Using itertools.groupby also does not work because it requires the data to be sorted. But operator.itemgetter cannot sort dictionaries. It says:
TypeError: '<' not supported between instances of 'dict' and 'dict'
Therefore, I'd like to know a Pythonic way of solving this problem! Thank you for your help :)
Upvotes: 0
Views: 757
Reputation: 14216
Here is another way using both frozenset
and groupby
from operator import itemgetter
from itertools import groupby
first = itemgetter(0)
second = itemgetter(1)
my_hashes = sorted([(k, hash(frozenset(v))) for k, v in my_dict.items()], key=second)
d = dict()
for k, v in groupby(my_hashes, key=second):
items = list(v)
d[tuple(map(first, items))] = my_dict.get(first(first(items)))
print(d)
{('Q3', 'Q4'): {1: 'animal', 2: 'vehicle'}, ('Q1', 'Q2'): {0: 'no', 1: 'yes'}}
Upvotes: 0
Reputation: 26039
Assuming a sorted dictionary by value, you can use itertools.groupby
:
{tuple(g): k for k, g in groupby(my_dict, key=my_dict.get)}
Code:
from itertools import groupby
my_dict = {"Q1": {0: "no", 1: "yes"}, "Q2": {0: "no", 1: "yes"},
"Q3": {1: "animal", 2: "vehicle"}, "Q4": {1: "animal", 2: "vehicle"}}
print({tuple(g): k for k, g in groupby(my_dict, key=my_dict.get)})

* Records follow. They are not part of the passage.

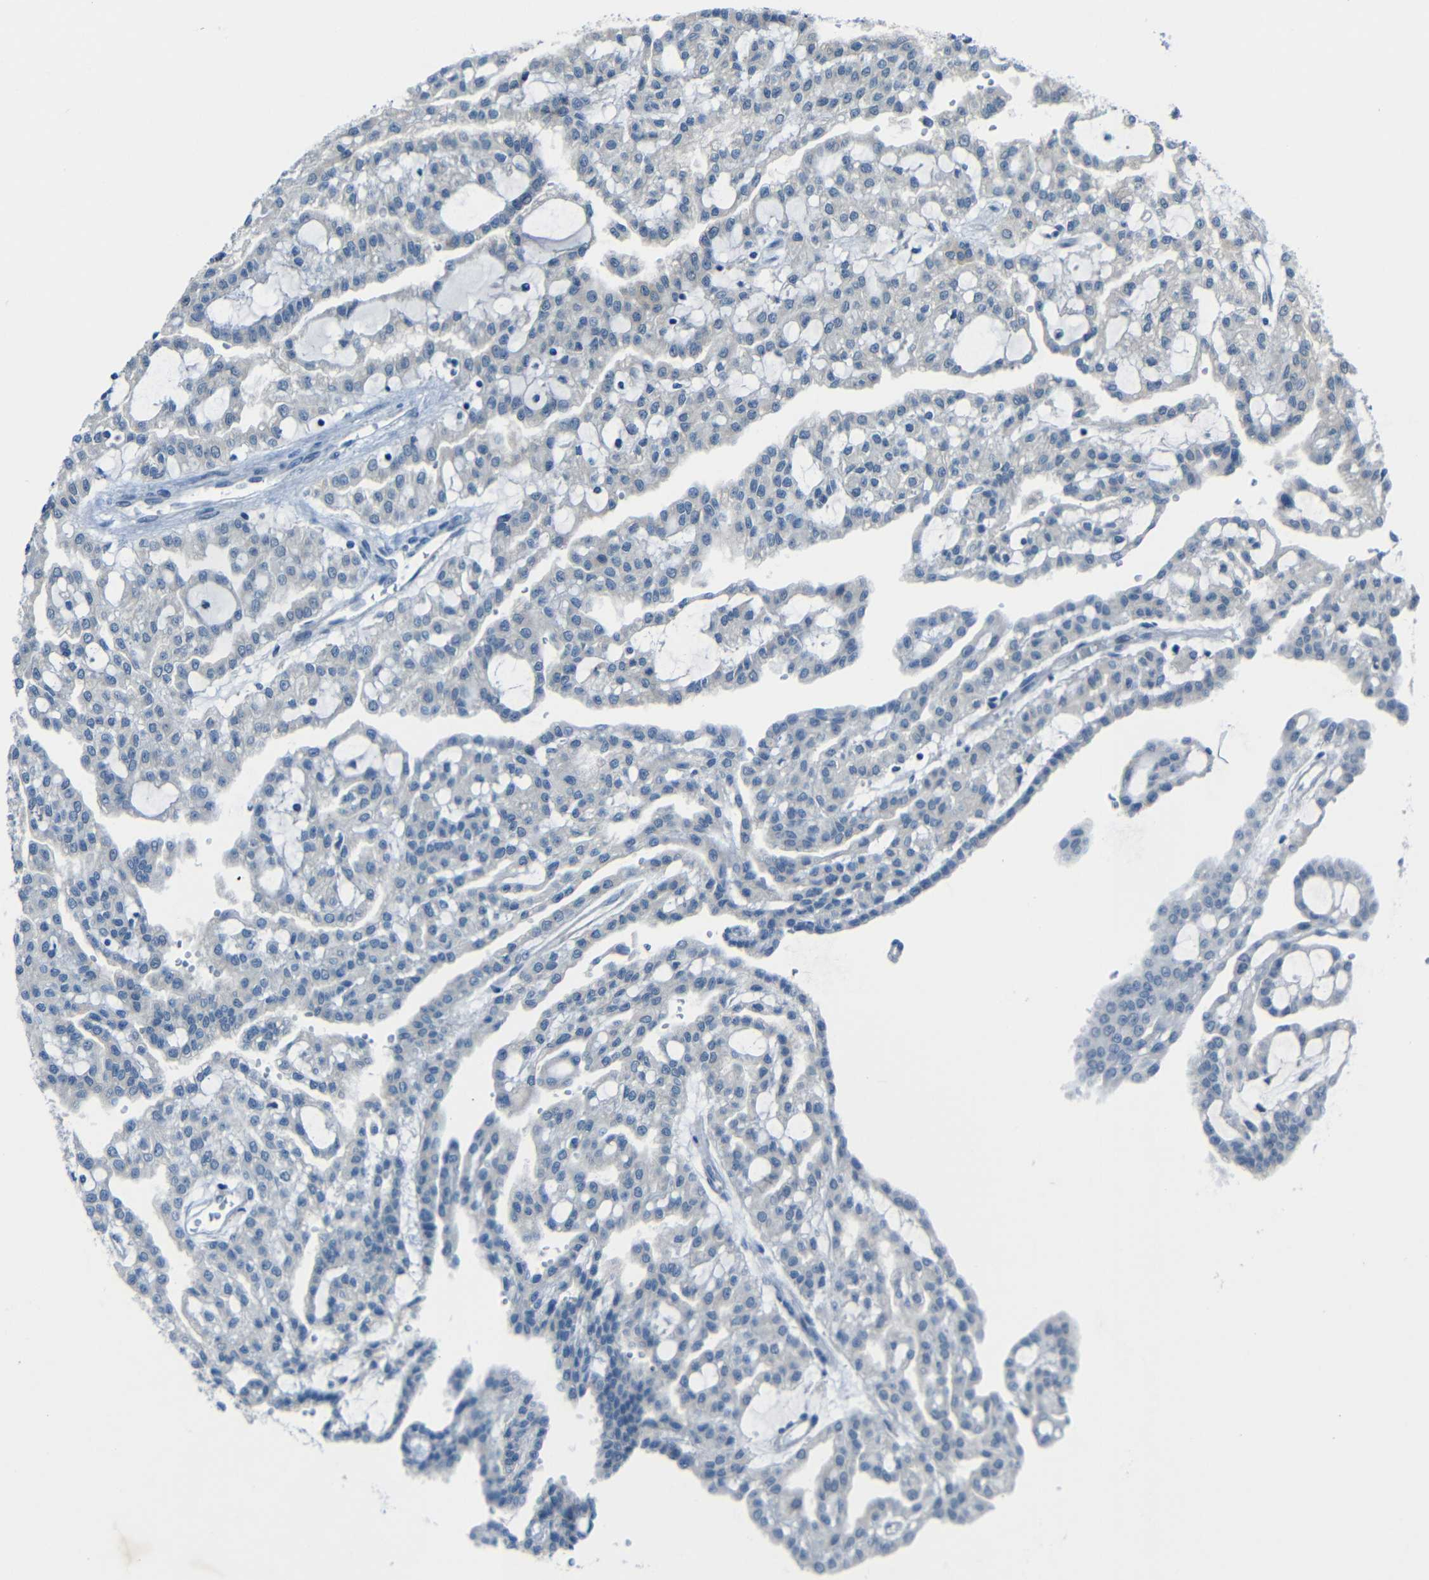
{"staining": {"intensity": "negative", "quantity": "none", "location": "none"}, "tissue": "renal cancer", "cell_type": "Tumor cells", "image_type": "cancer", "snomed": [{"axis": "morphology", "description": "Adenocarcinoma, NOS"}, {"axis": "topography", "description": "Kidney"}], "caption": "A micrograph of human adenocarcinoma (renal) is negative for staining in tumor cells.", "gene": "ANKRD22", "patient": {"sex": "male", "age": 63}}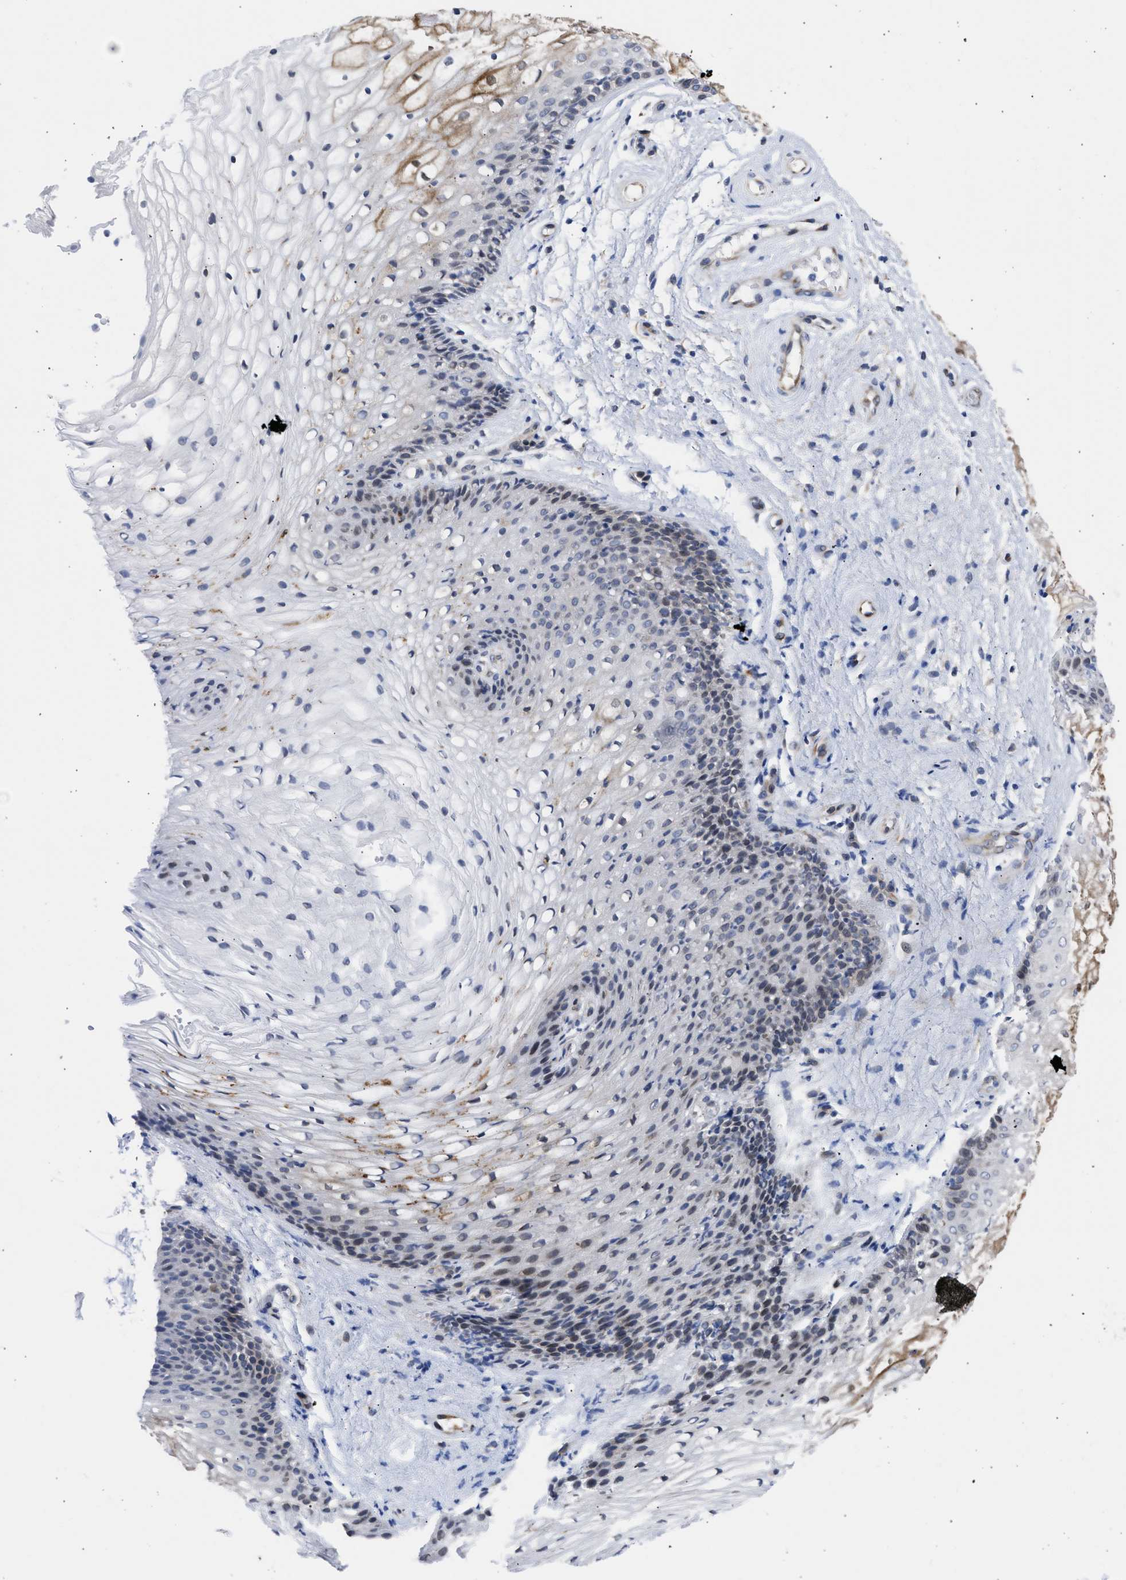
{"staining": {"intensity": "moderate", "quantity": "25%-75%", "location": "cytoplasmic/membranous,nuclear"}, "tissue": "vagina", "cell_type": "Squamous epithelial cells", "image_type": "normal", "snomed": [{"axis": "morphology", "description": "Normal tissue, NOS"}, {"axis": "topography", "description": "Vagina"}], "caption": "Protein staining reveals moderate cytoplasmic/membranous,nuclear staining in approximately 25%-75% of squamous epithelial cells in benign vagina. The protein is shown in brown color, while the nuclei are stained blue.", "gene": "NUP35", "patient": {"sex": "female", "age": 34}}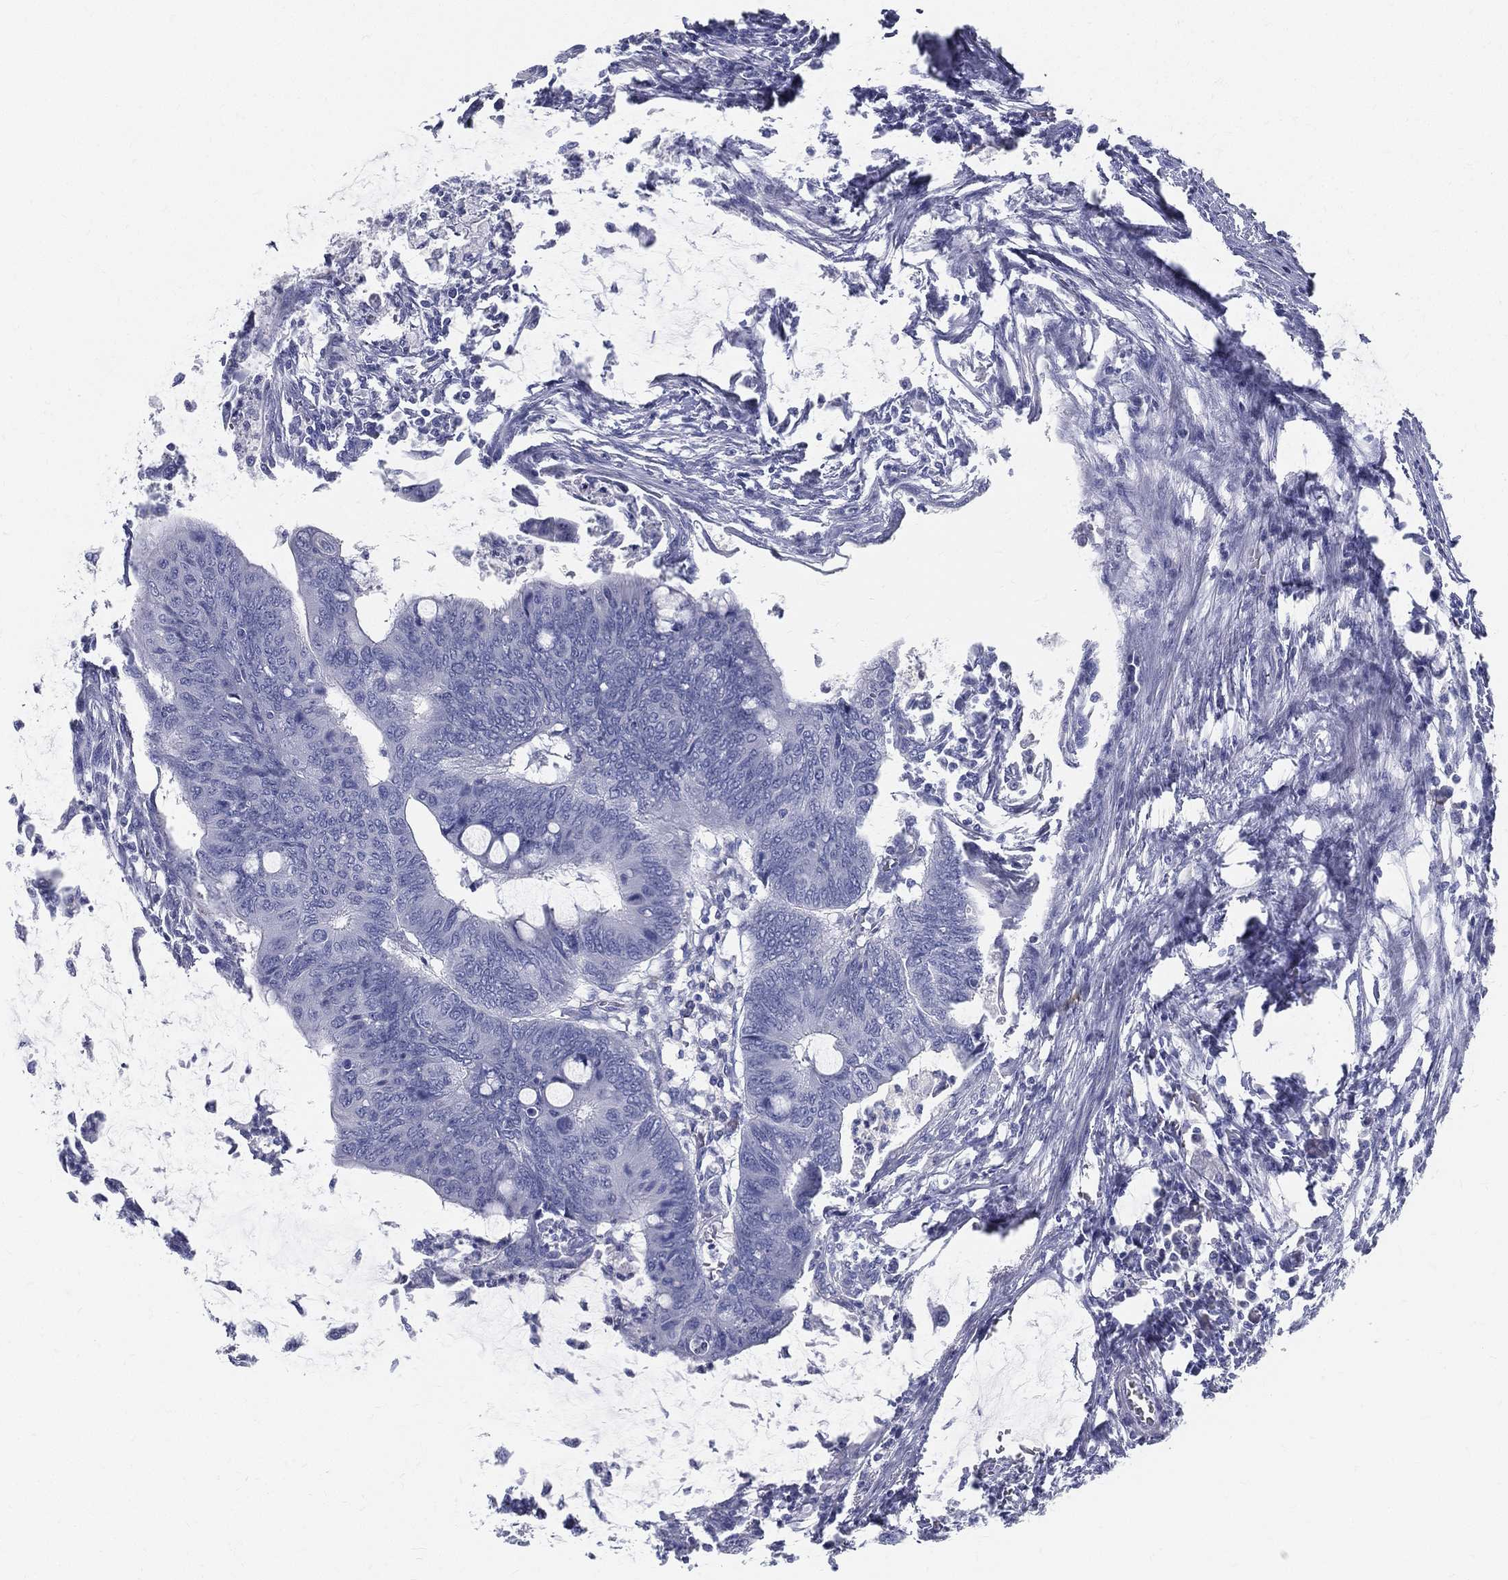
{"staining": {"intensity": "negative", "quantity": "none", "location": "none"}, "tissue": "colorectal cancer", "cell_type": "Tumor cells", "image_type": "cancer", "snomed": [{"axis": "morphology", "description": "Normal tissue, NOS"}, {"axis": "morphology", "description": "Adenocarcinoma, NOS"}, {"axis": "topography", "description": "Rectum"}, {"axis": "topography", "description": "Peripheral nerve tissue"}], "caption": "The histopathology image displays no staining of tumor cells in colorectal cancer.", "gene": "STS", "patient": {"sex": "male", "age": 92}}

# {('Q1', 'Q2'): {0: 'no', 1: 'yes'}, ('Q3', 'Q4'): {1: 'animal', 2: 'vehicle'}}
Upvotes: 3
Reputation: 15035
Instead of using frozendict
, you can use frozenset
's of the dictionaries' items:
intermediate_dict = defaultdict(list)
for k, v in my_dict.items():
intermediate_dict[frozenset(v.items())].append(k)
result = {tuple(v): dict(k) for k, v in intermediate_dict.items()}
Output:
{('Q1', 'Q2'): {0: 'no', 1: 'yes'}, ('Q3', 'Q4'): {1: 'animal', 2: 'vehicle'}}
The above does not assume or require sorted input, making it O(n)
for all cases, while sorting is O(n log n)
.
Upvotes: 4
Reputation: 4689
So I would require something like a frozendict which is not available in the standard library of python.
Could you elaborate on this? While frozendict
is not in the language standard, there's an extension available that you could install: https://pypi.org/project/frozendict/
Alternatively, you can turn the dictionaries into a tuple of (key-sorted) (key, value)
items to get an immutable, canonical and reversible representation that can be used as a dictionary key.
(Note that if the dictionaries can have further mutable values inside them, you might need to do this recursively.)
Edit: Or use a frozenset() for the items, as the other answer points out. Note that this also requires recursively ensuring the values of the inner dictionary are immutable.
Upvotes: 0